(Material for this task begins)
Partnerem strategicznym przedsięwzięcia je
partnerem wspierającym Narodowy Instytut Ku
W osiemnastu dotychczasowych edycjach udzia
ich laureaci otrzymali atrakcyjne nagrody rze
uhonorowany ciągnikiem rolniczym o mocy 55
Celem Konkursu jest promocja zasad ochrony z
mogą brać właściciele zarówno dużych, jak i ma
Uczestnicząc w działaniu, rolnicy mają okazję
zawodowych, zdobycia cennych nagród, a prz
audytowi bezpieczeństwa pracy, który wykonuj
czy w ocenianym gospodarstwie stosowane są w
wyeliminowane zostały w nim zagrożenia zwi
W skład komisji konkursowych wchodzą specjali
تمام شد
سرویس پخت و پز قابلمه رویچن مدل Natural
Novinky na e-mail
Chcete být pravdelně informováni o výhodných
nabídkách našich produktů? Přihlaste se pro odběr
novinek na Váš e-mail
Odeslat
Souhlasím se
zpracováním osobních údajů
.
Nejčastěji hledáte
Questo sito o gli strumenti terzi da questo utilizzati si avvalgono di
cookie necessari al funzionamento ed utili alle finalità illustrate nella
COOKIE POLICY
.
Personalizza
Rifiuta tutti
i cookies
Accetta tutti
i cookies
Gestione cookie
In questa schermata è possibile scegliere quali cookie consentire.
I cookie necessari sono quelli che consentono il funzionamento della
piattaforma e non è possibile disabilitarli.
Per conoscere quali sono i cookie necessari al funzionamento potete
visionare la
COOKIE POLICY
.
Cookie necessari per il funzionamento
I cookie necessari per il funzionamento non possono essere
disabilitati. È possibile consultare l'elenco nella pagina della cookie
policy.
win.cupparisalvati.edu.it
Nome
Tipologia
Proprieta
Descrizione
(Material for this task ends)
**Problem to work on:**
With nothing left out, print the data above exactly.

**Task answer:**
Partnerem strategicznym przedsięwzięcia je
partnerem wspierającym Narodowy Instytut Ku
W osiemnastu dotychczasowych edycjach udzia
ich laureaci otrzymali atrakcyjne nagrody rze
uhonorowany ciągnikiem rolniczym o mocy 55
Celem Konkursu jest promocja zasad ochrony z
mogą brać właściciele zarówno dużych, jak i ma
Uczestnicząc w działaniu, rolnicy mają okazję
zawodowych, zdobycia cennych nagród, a prz
audytowi bezpieczeństwa pracy, który wykonuj
czy w ocenianym gospodarstwie stosowane są w
wyeliminowane zostały w nim zagrożenia zwi
W skład komisji konkursowych wchodzą specjali
تمام شد
سرویس پخت و پز قابلمه رویچن مدل Natural
Novinky na e-mail
Chcete být pravdelně informováni o výhodných
nabídkách našich produktů? Přihlaste se pro odběr
novinek na Váš e-mail
Odeslat
Souhlasím se
zpracováním osobních údajů
.
Nejčastěji hledáte
Questo sito o gli strumenti terzi da questo utilizzati si avvalgono di
cookie necessari al funzionamento ed utili alle finalità illustrate nella
COOKIE POLICY
.
Personalizza
Rifiuta tutti
i cookies
Accetta tutti
i cookies
Gestione cookie
In questa schermata è possibile scegliere quali cookie consentire.
I cookie necessari sono quelli che consentono il funzionamento della
piattaforma e non è possibile disabilitarli.
Per conoscere quali sono i cookie necessari al funzionamento potete
visionare la
COOKIE POLICY
.
Cookie necessari per il funzionamento
I cookie necessari per il funzionamento non possono essere
disabilitati. È possibile consultare l'elenco nella pagina della cookie
policy.
win.cupparisalvati.edu.it
Nome
Tipologia
Proprieta
Descrizione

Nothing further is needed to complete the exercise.